_Record excerpts_.
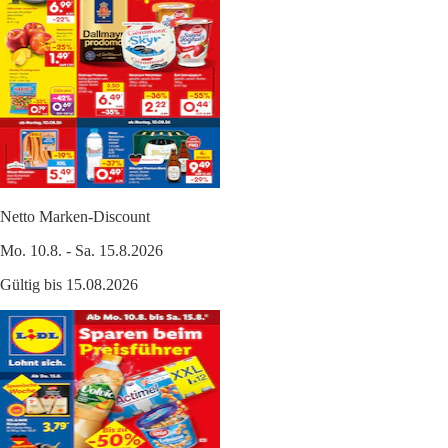
Netto Marken-Discount
Mo. 10.8. - Sa. 15.8.2026
Gültig bis 15.08.2026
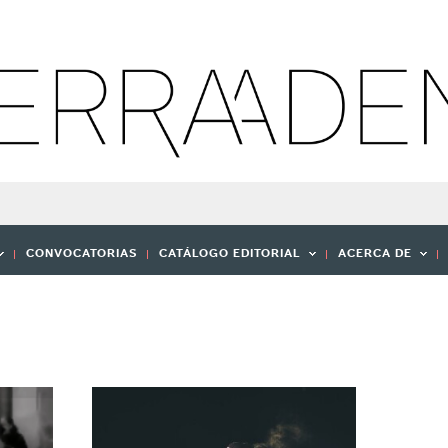
CONVOCATORIAS
CATÁLOGO EDITORIAL
ACERCA DE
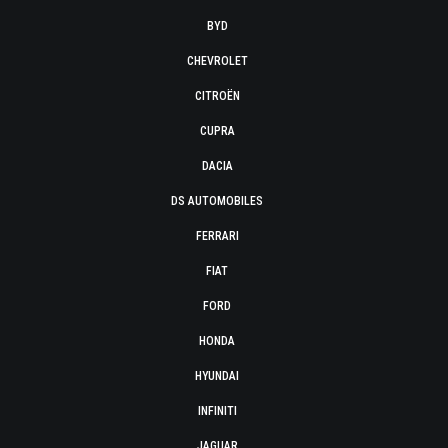
BYD
CHEVROLET
CITROËN
CUPRA
DACIA
DS AUTOMOBILES
FERRARI
FIAT
FORD
HONDA
HYUNDAI
INFINITI
JAGUAR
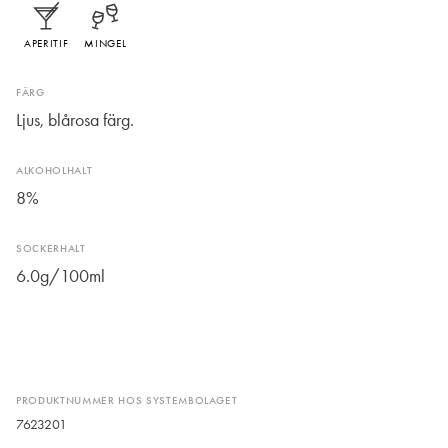
APERITIF
MINGEL
FÄRG
Ljus, blårosa färg.
ALKOHOLHALT
8%
SOCKERHALT
6.0g/100ml
PRODUKTNUMMER HOS SYSTEMBOLAGET
7623201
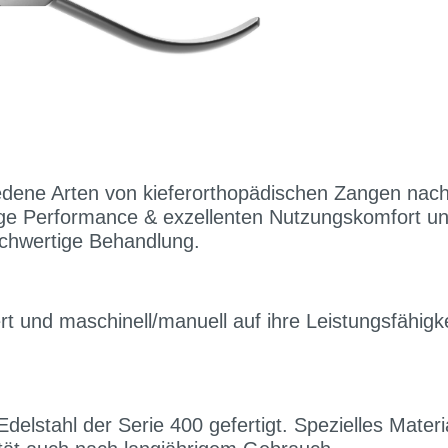
edene Arten von kieferorthopädischen Zangen nac
sige Performance & exzellenten Nutzungskomfort un
hochwertige Behandlung.
t und maschinell/manuell auf ihre Leistungsfähigke
elstahl der Serie 400 gefertigt. Spezielles Materi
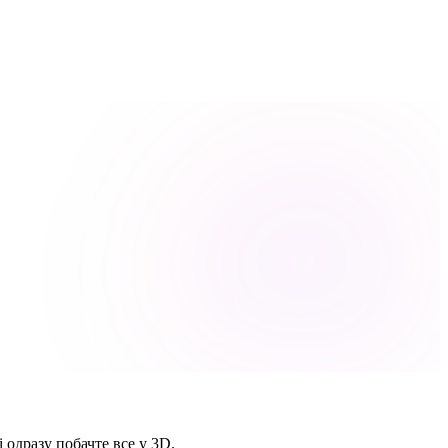
 одразу побачте все у 3D.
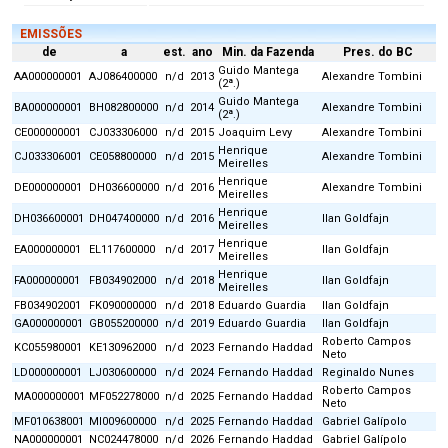
EMISSÕES
de
a
est.
ano
Min. da Fazenda
Pres. do BC
Guido Mantega
AA000000001
AJ086400000
n/d
2013
Alexandre Tombini
(2ª.)
Guido Mantega
BA000000001
BH082800000
n/d
2014
Alexandre Tombini
(2ª.)
CE000000001
CJ033306000
n/d
2015
Joaquim Levy
Alexandre Tombini
Henrique
CJ033306001
CE058800000
n/d
2015
Alexandre Tombini
Meirelles
Henrique
DE000000001
DH036600000
n/d
2016
Alexandre Tombini
Meirelles
Henrique
DH036600001
DH047400000
n/d
2016
Ilan Goldfajn
Meirelles
Henrique
EA000000001
EL117600000
n/d
2017
Ilan Goldfajn
Meirelles
Henrique
FA000000001
FB034902000
n/d
2018
Ilan Goldfajn
Meirelles
FB034902001
FK090000000
n/d
2018
Eduardo Guardia
Ilan Goldfajn
GA000000001
GB055200000
n/d
2019
Eduardo Guardia
Ilan Goldfajn
Roberto Campos
KC055980001
KE130962000
n/d
2023
Fernando Haddad
Neto
LD000000001
LJ030600000
n/d
2024
Fernando Haddad
Reginaldo Nunes
Roberto Campos
MA000000001
MF052278000
n/d
2025
Fernando Haddad
Neto
MF010638001
MI009600000
n/d
2025
Fernando Haddad
Gabriel Galípolo
NA000000001
NC024478000
n/d
2026
Fernando Haddad
Gabriel Galípolo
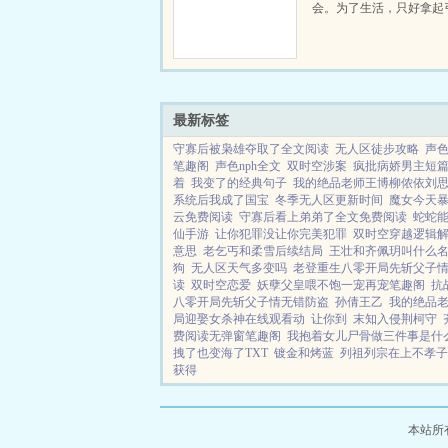
会。为了生活，只好拿起
个深山猎户。第一天打了
鸡，不会做（失望）第二
只野兔，不会做（失望）
渡看着山下的寥寥炊烟，以及
最新标签
守寡后被枭雄夺取了全文阅读
无人区徒步攻略
声色
笔趣阁
声色nph全文
双时空涉案
疯批病娇男主短篇
着
我变了的经典句子
我的绝品老师王博柳侬依刘
系统后我成了国宝
冬季无人区更新时间
魔女今天
云免费阅读
守寡后看上弟弟了全文免费阅读
蛇蛇
仙手游
让你犯罪没让你完美犯罪
双时空穿越逻辑
意思
老乞丐和柔雪后续结局
王壮和齐佩玥叫什么
狗
无人区天气多变吗
老登重生八零开局先斩父子情t
读
双时空恋爱
妖孽父皇喂不饱一宠再宠笔趣阁
抗
八零开局先斩父子情无错防盗
孙倩王乙
我的绝品
局迎娶女杀神在线观看动
让你到
末知入侵荆柯守
费阅读无弹窗笔趣阁
我抱着女儿尸骨做三件事是什
拽了也变海了TXT
镀金和烤蓝
列祖列宗在上不孝子
获得
本站所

_Job item_.
Reproduce the text read from each page in the material above, keeping every line and its wording unchanged. Leave the pictures out of your answer.

_Response area_.
Netto Marken-Discount
Mo. 10.8. - Sa. 15.8.2026
Gültig bis 15.08.2026
CONVOCATORIAS
CATÁLOGO EDITORIAL
ACERCA DE
BYD
CHEVROLET
CITROËN
CUPRA
DACIA
DS AUTOMOBILES
FERRARI
FIAT
FORD
HONDA
HYUNDAI
INFINITI
JAGUAR
APERITIF
MINGEL
FÄRG
Ljus, blårosa färg.
ALKOHOLHALT
8%
SOCKERHALT
6.0g/100ml
PRODUKTNUMMER HOS SYSTEMBOLAGET
7623201
edene Arten von kieferorthopädischen Zangen nac
sige Performance & exzellenten Nutzungskomfort un
hochwertige Behandlung.
t und maschinell/manuell auf ihre Leistungsfähigke
elstahl der Serie 400 gefertigt. Spezielles Materi
 одразу побачте все у 3D.
EMISSÕES
de
a
est.
ano
Min. da Fazenda
Pres. do BC
Guido Mantega
AA000000001
AJ086400000
n/d
2013
Alexandre Tombini
(2ª.)
Guido Mantega
BA000000001
BH082800000
n/d
2014
Alexandre Tombini
(2ª.)
CE000000001
CJ033306000
n/d
2015
Joaquim Levy
Alexandre Tombini
Henrique
CJ033306001
CE058800000
n/d
2015
Alexandre Tombini
Meirelles
Henrique
DE000000001
DH036600000
n/d
2016
Alexandre Tombini
Meirelles
Henrique
DH036600001
DH047400000
n/d
2016
Ilan Goldfajn
Meirelles
Henrique
EA000000001
EL117600000
n/d
2017
Ilan Goldfajn
Meirelles
Henrique
FA000000001
FB034902000
n/d
2018
Ilan Goldfajn
Meirelles
FB034902001
FK090000000
n/d
2018
Eduardo Guardia
Ilan Goldfajn
GA000000001
GB055200000
n/d
2019
Eduardo Guardia
Ilan Goldfajn
Roberto Campos
KC055980001
KE130962000
n/d
2023
Fernando Haddad
Neto
LD000000001
LJ030600000
n/d
2024
Fernando Haddad
Reginaldo Nunes
Roberto Campos
MA000000001
MF052278000
n/d
2025
Fernando Haddad
Neto
MF010638001
MI009600000
n/d
2025
Fernando Haddad
Gabriel Galípolo
NA000000001
NC024478000
n/d
2026
Fernando Haddad
Gabriel Galípolo
会。为了生活，只好拿起
个深山猎户。第一天打了
鸡，不会做（失望）第二
只野兔，不会做（失望）
渡看着山下的寥寥炊烟，以及
最新标签
守寡后被枭雄夺取了全文阅读
无人区徒步攻略
声色
笔趣阁
声色nph全文
双时空涉案
疯批病娇男主短篇
着
我变了的经典句子
我的绝品老师王博柳侬依刘
系统后我成了国宝
冬季无人区更新时间
魔女今天
云免费阅读
守寡后看上弟弟了全文免费阅读
蛇蛇
仙手游
让你犯罪没让你完美犯罪
双时空穿越逻辑
意思
老乞丐和柔雪后续结局
王壮和齐佩玥叫什么
狗
无人区天气多变吗
老登重生八零开局先斩父子情t
读
双时空恋爱
妖孽父皇喂不饱一宠再宠笔趣阁
抗
八零开局先斩父子情无错防盗
孙倩王乙
我的绝品
局迎娶女杀神在线观看动
让你到
末知入侵荆柯守
费阅读无弹窗笔趣阁
我抱着女儿尸骨做三件事是什
拽了也变海了TXT
镀金和烤蓝
列祖列宗在上不孝子
获得
本站所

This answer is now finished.